In the entries below, every line that contains "blue" must be located and copied.

- **Record extracts**:
=== Section Start ===

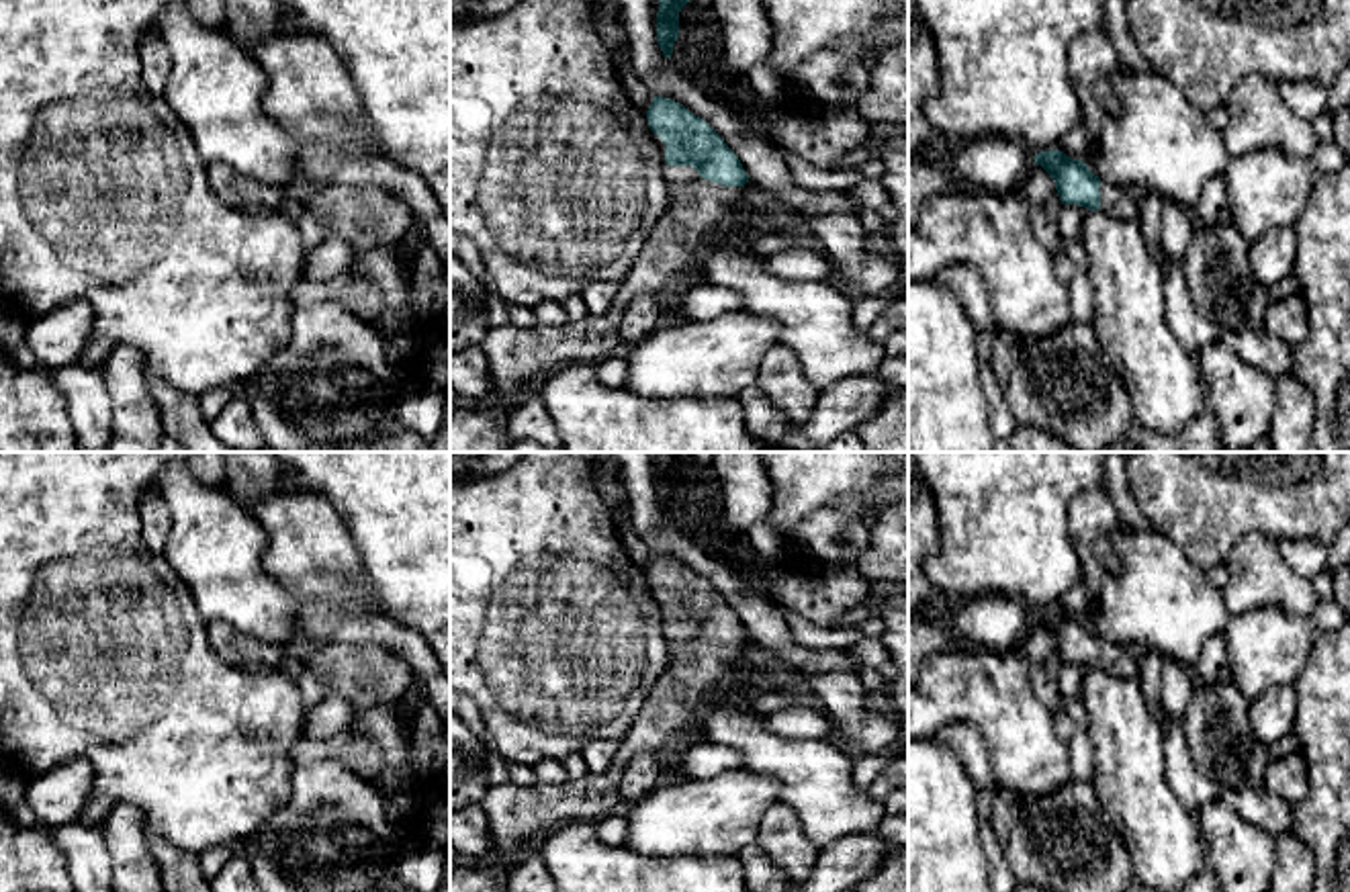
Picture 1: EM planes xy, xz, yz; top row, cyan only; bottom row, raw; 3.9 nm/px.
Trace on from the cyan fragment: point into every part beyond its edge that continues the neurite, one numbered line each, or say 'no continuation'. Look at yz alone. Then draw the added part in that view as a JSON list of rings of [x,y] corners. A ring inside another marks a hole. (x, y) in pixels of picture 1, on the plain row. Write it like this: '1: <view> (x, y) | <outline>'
1: yz (1119, 659) | [[[1100,638],[1100,669],[1129,677],[1129,679],[1139,679],[1139,659],[1141,659],[1141,649],[1133,644],[1121,644],[1121,642],[1111,642]]]

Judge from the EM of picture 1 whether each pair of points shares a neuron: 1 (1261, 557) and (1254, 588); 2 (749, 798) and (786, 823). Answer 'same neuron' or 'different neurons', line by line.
1: same neuron
2: different neurons

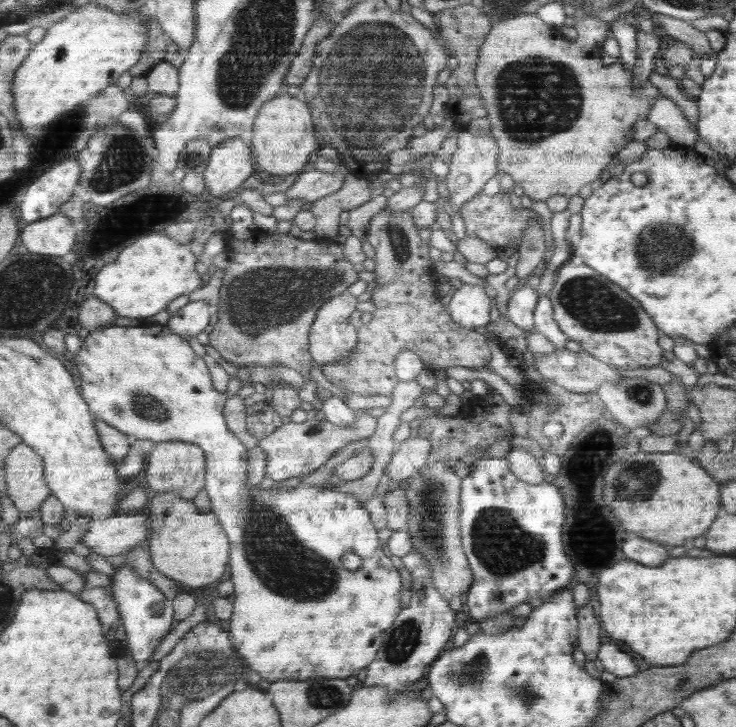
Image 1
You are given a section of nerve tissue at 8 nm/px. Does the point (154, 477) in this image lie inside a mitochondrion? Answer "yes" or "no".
no

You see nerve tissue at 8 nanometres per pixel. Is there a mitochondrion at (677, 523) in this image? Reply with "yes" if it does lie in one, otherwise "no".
no

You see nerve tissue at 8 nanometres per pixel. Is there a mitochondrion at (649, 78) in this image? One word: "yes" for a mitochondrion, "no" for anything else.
no

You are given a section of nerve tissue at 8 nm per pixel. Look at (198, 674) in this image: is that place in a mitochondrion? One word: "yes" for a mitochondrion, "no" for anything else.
yes

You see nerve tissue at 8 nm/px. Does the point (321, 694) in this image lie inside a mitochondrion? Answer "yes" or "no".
yes

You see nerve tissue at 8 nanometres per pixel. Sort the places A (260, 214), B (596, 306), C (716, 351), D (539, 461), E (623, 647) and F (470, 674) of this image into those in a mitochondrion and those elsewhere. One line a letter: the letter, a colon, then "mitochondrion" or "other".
A: other
B: mitochondrion
C: other
D: other
E: other
F: mitochondrion

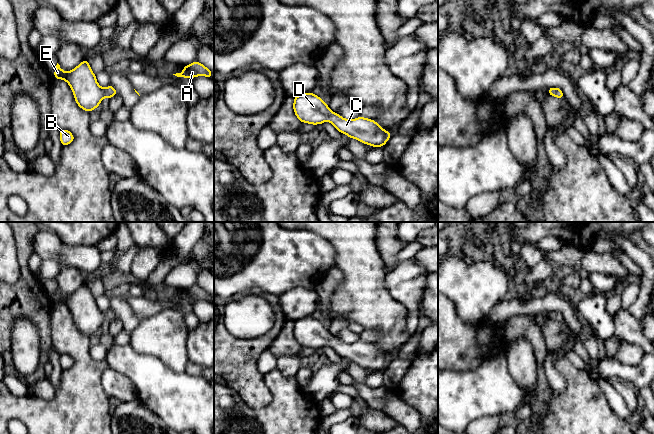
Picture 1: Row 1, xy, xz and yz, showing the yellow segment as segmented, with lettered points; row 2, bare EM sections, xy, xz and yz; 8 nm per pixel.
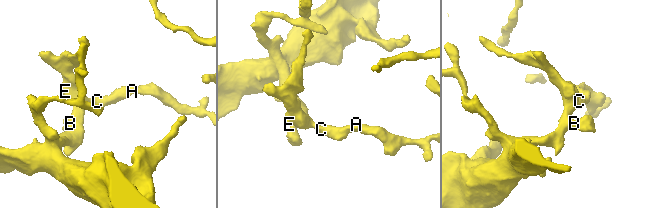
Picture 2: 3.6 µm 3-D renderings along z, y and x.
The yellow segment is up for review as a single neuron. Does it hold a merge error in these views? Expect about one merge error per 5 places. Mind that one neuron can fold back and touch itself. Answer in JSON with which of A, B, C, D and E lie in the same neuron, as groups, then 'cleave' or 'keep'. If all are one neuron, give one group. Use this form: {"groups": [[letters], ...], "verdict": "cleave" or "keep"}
{"groups": [["A", "B", "C", "D", "E"]], "verdict": "keep"}

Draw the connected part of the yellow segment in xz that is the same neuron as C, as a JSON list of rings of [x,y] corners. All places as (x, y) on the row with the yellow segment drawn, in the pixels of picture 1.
[[[312,92],[295,96],[293,110],[301,123],[318,125],[328,121],[340,133],[372,147],[383,147],[393,134],[384,130],[373,119],[361,116],[356,119],[341,117],[338,113],[332,112],[328,104]]]

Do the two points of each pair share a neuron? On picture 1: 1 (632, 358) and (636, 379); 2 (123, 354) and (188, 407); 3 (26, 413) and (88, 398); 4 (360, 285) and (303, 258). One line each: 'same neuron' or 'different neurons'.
1: different neurons
2: same neuron
3: same neuron
4: different neurons

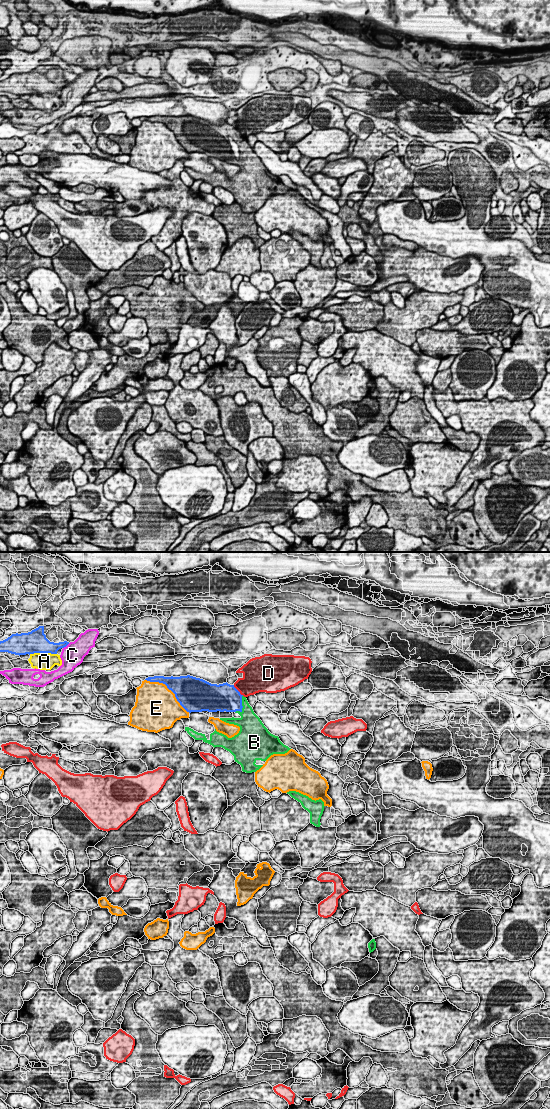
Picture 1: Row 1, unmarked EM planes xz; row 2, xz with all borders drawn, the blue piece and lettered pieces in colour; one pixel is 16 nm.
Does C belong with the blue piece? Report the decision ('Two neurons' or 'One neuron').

=== Section End ===

- **The answer**:
Picture 1: Row 1, unmarked EM planes xz; row 2, xz with all borders drawn, the blue piece and lettered pieces in colour; one pixel is 16 nm.
Does C belong with the blue piece? Report the decision ('Two neurons' or 'One neuron').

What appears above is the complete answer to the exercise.